• _What is being asked_:
Give as a JSON list of strings the data lines starting with the line with "determined by: Butts, M. B." and going on through the line with "habitat: Near trail following Rock Creek.", one string per line and blank lines left out.

• _Material for this exercise_:
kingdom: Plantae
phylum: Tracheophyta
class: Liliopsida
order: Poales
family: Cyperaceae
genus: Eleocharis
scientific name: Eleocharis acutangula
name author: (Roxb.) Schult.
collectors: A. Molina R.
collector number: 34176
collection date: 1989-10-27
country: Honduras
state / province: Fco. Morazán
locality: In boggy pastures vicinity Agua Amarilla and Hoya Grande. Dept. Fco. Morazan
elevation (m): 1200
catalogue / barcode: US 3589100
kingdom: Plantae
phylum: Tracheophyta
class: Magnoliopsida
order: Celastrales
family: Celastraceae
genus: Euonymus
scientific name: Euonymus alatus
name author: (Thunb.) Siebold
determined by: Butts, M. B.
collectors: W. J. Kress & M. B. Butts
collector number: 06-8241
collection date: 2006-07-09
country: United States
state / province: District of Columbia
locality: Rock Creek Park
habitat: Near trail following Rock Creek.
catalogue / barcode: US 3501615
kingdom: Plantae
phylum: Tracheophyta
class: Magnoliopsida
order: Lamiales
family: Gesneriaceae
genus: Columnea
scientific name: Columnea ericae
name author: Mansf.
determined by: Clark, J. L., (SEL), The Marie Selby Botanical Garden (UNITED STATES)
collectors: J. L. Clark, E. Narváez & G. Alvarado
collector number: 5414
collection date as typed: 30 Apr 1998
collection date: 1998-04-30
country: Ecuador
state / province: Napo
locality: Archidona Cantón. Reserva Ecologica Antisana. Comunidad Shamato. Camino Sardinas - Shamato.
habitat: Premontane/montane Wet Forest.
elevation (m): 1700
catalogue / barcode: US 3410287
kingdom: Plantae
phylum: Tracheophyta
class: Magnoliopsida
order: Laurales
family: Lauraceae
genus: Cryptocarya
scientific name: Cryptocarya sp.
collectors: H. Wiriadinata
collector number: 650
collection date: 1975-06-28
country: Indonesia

• _Answer below_:
[
  "determined by: Butts, M. B.",
  "collectors: W. J. Kress & M. B. Butts",
  "collector number: 06-8241",
  "collection date: 2006-07-09",
  "country: United States",
  "state / province: District of Columbia",
  "locality: Rock Creek Park",
  "habitat: Near trail following Rock Creek."
]